**** DATASET ****

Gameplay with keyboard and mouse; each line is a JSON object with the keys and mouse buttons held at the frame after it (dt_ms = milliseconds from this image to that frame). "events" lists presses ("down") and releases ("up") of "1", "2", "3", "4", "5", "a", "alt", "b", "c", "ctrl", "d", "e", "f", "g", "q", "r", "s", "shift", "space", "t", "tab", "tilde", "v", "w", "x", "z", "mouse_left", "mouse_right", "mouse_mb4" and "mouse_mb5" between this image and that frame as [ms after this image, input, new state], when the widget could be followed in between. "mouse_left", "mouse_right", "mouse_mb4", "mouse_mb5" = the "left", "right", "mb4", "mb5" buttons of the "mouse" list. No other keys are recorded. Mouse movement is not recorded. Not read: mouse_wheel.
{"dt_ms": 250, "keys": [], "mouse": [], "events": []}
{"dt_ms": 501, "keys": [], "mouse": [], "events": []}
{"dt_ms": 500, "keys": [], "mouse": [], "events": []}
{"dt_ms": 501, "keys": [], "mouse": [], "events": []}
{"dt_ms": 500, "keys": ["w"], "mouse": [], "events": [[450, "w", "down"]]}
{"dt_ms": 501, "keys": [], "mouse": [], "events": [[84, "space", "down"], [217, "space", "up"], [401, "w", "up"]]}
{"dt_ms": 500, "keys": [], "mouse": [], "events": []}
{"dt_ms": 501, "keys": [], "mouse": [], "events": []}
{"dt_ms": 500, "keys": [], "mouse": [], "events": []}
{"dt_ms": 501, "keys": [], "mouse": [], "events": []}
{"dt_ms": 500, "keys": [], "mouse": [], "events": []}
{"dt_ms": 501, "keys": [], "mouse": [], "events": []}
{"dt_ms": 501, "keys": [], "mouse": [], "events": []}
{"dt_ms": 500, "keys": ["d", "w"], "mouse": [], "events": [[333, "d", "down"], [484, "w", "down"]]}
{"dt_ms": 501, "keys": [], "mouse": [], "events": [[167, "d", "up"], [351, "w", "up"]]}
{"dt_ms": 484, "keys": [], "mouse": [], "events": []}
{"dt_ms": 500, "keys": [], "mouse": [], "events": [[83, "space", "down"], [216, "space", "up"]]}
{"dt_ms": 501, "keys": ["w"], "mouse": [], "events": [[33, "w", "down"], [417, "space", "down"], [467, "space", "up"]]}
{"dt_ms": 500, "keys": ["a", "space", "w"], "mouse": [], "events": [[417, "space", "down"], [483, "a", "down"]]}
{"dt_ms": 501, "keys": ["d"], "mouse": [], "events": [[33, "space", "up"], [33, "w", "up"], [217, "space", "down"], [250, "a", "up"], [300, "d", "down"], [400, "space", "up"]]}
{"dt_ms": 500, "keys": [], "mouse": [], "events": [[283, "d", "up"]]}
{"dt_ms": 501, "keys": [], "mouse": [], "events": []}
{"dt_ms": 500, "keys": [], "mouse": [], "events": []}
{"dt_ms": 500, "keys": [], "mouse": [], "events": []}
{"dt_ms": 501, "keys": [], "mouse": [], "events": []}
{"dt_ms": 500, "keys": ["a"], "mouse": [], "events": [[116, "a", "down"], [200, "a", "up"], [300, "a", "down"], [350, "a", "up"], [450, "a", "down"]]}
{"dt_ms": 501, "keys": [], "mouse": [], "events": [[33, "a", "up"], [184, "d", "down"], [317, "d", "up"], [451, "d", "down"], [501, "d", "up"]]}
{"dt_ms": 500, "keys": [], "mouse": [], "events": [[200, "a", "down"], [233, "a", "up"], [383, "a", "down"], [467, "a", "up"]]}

****

### TASK REQUIREMENTS
All of the entries, from the first line to the last, should be duplicated exactly.

### ANSWER FOR THIS EXERCISE
Gameplay with keyboard and mouse; each line is a JSON object with the keys and mouse buttons held at the frame after it (dt_ms = milliseconds from this image to that frame). "events" lists presses ("down") and releases ("up") of "1", "2", "3", "4", "5", "a", "alt", "b", "c", "ctrl", "d", "e", "f", "g", "q", "r", "s", "shift", "space", "t", "tab", "tilde", "v", "w", "x", "z", "mouse_left", "mouse_right", "mouse_mb4" and "mouse_mb5" between this image and that frame as [ms after this image, input, new state], when the widget could be followed in between. "mouse_left", "mouse_right", "mouse_mb4", "mouse_mb5" = the "left", "right", "mb4", "mb5" buttons of the "mouse" list. No other keys are recorded. Mouse movement is not recorded. Not read: mouse_wheel.
{"dt_ms": 250, "keys": [], "mouse": [], "events": []}
{"dt_ms": 501, "keys": [], "mouse": [], "events": []}
{"dt_ms": 500, "keys": [], "mouse": [], "events": []}
{"dt_ms": 501, "keys": [], "mouse": [], "events": []}
{"dt_ms": 500, "keys": ["w"], "mouse": [], "events": [[450, "w", "down"]]}
{"dt_ms": 501, "keys": [], "mouse": [], "events": [[84, "space", "down"], [217, "space", "up"], [401, "w", "up"]]}
{"dt_ms": 500, "keys": [], "mouse": [], "events": []}
{"dt_ms": 501, "keys": [], "mouse": [], "events": []}
{"dt_ms": 500, "keys": [], "mouse": [], "events": []}
{"dt_ms": 501, "keys": [], "mouse": [], "events": []}
{"dt_ms": 500, "keys": [], "mouse": [], "events": []}
{"dt_ms": 501, "keys": [], "mouse": [], "events": []}
{"dt_ms": 501, "keys": [], "mouse": [], "events": []}
{"dt_ms": 500, "keys": ["d", "w"], "mouse": [], "events": [[333, "d", "down"], [484, "w", "down"]]}
{"dt_ms": 501, "keys": [], "mouse": [], "events": [[167, "d", "up"], [351, "w", "up"]]}
{"dt_ms": 484, "keys": [], "mouse": [], "events": []}
{"dt_ms": 500, "keys": [], "mouse": [], "events": [[83, "space", "down"], [216, "space", "up"]]}
{"dt_ms": 501, "keys": ["w"], "mouse": [], "events": [[33, "w", "down"], [417, "space", "down"], [467, "space", "up"]]}
{"dt_ms": 500, "keys": ["a", "space", "w"], "mouse": [], "events": [[417, "space", "down"], [483, "a", "down"]]}
{"dt_ms": 501, "keys": ["d"], "mouse": [], "events": [[33, "space", "up"], [33, "w", "up"], [217, "space", "down"], [250, "a", "up"], [300, "d", "down"], [400, "space", "up"]]}
{"dt_ms": 500, "keys": [], "mouse": [], "events": [[283, "d", "up"]]}
{"dt_ms": 501, "keys": [], "mouse": [], "events": []}
{"dt_ms": 500, "keys": [], "mouse": [], "events": []}
{"dt_ms": 500, "keys": [], "mouse": [], "events": []}
{"dt_ms": 501, "keys": [], "mouse": [], "events": []}
{"dt_ms": 500, "keys": ["a"], "mouse": [], "events": [[116, "a", "down"], [200, "a", "up"], [300, "a", "down"], [350, "a", "up"], [450, "a", "down"]]}
{"dt_ms": 501, "keys": [], "mouse": [], "events": [[33, "a", "up"], [184, "d", "down"], [317, "d", "up"], [451, "d", "down"], [501, "d", "up"]]}
{"dt_ms": 500, "keys": [], "mouse": [], "events": [[200, "a", "down"], [233, "a", "up"], [383, "a", "down"], [467, "a", "up"]]}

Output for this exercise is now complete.